Respiratory tract infection was reported for 88% of subjects, and respiratory tract viruses were recovered in 74% of symptomatic children. We observed a wide range of antiviral responses in cord blood monocytes across the population. Furthermore, a decrease in production of IFNG (but not CCL5) mRNA in response to respiratory syncytial virus infection of monocytes was associated with a significant increase in the frequency of upper respiratory tract infections (r = -0.42, P < .001) and the prevalence of ear and sinus infections, pneumonias, and respiratory-related hospitalizations.
Individual variations in the innate immune response to respiratory tract viruses are detectable even at birth, and these differences predict the susceptibility to acute respiratory tract illness during the first year of life.

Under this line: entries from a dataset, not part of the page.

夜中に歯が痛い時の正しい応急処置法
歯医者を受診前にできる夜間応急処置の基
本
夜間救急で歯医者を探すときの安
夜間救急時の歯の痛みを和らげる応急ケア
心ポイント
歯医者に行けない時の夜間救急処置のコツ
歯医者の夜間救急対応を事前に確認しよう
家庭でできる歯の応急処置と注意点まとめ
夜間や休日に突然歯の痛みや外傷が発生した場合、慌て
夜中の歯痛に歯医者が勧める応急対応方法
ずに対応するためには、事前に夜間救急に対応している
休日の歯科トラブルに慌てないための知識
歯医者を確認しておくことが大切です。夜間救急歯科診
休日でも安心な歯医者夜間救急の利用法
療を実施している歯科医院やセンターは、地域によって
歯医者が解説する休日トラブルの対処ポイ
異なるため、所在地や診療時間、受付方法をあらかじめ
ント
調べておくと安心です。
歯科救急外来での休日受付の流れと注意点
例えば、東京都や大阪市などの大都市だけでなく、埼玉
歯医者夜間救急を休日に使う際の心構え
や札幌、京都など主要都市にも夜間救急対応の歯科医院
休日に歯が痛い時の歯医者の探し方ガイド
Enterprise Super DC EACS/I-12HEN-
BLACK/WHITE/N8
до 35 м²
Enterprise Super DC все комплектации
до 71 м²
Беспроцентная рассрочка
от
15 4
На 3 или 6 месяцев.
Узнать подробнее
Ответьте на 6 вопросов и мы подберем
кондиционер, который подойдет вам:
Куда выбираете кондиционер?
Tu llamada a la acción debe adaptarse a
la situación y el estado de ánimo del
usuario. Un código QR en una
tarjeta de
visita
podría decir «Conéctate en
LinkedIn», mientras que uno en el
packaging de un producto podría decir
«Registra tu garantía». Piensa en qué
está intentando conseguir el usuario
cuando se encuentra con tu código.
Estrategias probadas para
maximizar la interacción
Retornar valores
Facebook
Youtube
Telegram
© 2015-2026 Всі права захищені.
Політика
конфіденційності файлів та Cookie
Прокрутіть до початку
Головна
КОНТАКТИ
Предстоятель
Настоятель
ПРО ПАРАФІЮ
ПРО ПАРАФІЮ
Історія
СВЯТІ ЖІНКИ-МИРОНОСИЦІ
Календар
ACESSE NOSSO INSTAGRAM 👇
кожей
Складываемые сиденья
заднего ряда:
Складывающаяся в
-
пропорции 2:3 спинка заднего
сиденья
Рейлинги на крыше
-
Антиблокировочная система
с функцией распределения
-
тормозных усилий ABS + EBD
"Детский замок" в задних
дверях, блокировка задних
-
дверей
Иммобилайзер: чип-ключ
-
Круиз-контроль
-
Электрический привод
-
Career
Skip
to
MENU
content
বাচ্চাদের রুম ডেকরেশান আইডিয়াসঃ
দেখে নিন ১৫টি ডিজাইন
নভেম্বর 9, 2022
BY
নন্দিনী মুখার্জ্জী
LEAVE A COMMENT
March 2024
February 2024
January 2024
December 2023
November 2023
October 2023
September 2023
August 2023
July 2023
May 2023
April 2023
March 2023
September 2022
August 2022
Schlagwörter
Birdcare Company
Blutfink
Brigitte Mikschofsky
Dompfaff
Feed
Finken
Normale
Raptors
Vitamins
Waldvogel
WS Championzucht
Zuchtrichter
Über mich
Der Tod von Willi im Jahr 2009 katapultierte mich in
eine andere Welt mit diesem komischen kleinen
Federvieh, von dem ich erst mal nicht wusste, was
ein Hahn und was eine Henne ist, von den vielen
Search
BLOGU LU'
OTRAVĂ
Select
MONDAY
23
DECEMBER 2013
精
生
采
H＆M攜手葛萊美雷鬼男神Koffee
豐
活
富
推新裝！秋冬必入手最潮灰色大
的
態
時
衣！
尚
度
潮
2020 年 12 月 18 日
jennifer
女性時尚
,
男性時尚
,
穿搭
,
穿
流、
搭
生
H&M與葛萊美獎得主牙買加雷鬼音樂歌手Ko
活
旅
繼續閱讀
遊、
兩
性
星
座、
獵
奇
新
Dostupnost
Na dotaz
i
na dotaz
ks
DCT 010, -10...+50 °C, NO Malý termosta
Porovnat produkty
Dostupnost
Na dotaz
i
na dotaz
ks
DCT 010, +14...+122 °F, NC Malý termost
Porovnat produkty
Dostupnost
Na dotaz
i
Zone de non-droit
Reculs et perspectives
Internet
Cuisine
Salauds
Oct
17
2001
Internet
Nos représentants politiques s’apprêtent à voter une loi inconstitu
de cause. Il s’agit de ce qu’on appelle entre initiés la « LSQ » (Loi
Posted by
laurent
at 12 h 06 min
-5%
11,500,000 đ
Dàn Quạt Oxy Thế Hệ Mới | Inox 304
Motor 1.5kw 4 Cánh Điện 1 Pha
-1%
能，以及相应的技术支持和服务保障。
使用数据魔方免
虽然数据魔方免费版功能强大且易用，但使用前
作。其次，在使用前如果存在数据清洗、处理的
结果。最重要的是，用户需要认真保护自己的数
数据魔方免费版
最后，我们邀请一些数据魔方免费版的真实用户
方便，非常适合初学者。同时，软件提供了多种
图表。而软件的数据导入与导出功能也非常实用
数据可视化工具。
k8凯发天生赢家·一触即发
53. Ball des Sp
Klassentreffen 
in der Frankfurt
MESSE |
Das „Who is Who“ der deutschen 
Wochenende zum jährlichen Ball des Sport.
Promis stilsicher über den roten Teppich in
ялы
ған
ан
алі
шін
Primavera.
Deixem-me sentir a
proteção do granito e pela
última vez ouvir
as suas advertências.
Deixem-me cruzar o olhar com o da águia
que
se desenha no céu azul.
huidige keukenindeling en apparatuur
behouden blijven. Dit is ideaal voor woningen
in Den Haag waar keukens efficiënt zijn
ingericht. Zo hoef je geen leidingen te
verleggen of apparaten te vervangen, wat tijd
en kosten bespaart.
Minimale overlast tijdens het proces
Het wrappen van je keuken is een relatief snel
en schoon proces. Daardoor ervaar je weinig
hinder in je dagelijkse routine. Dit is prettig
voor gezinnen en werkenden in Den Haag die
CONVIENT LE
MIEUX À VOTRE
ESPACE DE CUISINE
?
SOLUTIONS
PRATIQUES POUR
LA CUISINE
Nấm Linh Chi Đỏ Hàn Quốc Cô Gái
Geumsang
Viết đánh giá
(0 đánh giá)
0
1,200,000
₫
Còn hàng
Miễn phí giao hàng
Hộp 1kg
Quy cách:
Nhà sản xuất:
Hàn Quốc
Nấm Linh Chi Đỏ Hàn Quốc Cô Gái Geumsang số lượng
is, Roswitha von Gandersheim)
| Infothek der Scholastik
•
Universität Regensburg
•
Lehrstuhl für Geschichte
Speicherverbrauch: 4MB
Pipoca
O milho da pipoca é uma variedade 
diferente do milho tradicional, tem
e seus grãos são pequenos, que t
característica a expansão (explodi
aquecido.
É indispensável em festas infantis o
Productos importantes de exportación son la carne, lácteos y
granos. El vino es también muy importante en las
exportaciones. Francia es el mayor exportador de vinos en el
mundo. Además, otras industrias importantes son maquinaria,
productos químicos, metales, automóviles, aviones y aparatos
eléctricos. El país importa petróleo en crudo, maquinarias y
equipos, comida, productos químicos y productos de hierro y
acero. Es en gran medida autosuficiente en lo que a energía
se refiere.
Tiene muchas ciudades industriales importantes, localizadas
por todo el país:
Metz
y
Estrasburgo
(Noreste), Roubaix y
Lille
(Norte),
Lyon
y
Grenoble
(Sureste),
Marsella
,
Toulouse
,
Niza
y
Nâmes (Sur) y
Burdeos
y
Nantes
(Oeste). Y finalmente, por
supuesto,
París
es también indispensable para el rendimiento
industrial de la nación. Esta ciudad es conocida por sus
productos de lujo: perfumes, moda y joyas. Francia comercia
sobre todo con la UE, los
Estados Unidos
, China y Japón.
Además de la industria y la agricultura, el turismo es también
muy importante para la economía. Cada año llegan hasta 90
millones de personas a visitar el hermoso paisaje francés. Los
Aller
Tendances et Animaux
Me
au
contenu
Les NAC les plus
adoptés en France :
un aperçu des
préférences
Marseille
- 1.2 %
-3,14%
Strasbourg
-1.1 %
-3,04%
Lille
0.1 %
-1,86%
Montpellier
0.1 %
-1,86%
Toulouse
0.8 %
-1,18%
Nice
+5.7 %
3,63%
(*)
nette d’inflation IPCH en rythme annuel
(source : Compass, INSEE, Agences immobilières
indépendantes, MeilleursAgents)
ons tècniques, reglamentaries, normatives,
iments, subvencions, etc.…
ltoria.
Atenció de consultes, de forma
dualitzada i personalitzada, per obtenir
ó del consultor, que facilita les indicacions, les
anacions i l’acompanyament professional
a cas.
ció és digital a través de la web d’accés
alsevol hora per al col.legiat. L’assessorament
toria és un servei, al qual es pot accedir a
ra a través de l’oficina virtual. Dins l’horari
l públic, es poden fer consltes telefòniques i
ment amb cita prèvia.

病毒呼吸道感染是婴儿期急性疾病的主要原因,并且与生命后期慢性炎症性气道疾病密切相关。然而,易感性的决定因素仍有待确定。
我们研究了出生时抗病毒反应的个体差异是否决定了生命第一年急性呼吸道疾病的风险。
我们研究了 82 名儿童,他们参加了一项城市内儿童的出生队列研究,这些儿童的父母中至少有一位患有过敏或哮喘。我们培养脐带血单核细胞,并在接种呼吸道合胞病毒 24 小时后评估 IFNG 和 CCL5 mRNA 的产生。我们还每隔 3 个月监测急性呼吸道疾病的频率,并在生命第一年患病时分析鼻洗液样本中的呼吸道病毒。
88%的研究对象报告了呼吸道感染,74%的有症状儿童呼吸道病毒被检出。我们观察到人群中脐带血单核细胞的抗病毒反应范围很广。此外,呼吸道合胞病毒感染单核细胞后 IFNG(而不是 CCL5)mRNA 产生减少与上呼吸道感染(r = -0.42,P <.001)、耳和鼻窦感染、肺炎和与呼吸相关的住院治疗的频率显著增加相关。
即使在出生时,也可以检测到对呼吸道病毒的先天免疫反应的个体差异,这些差异预测了生命第一年急性呼吸道疾病的易感性。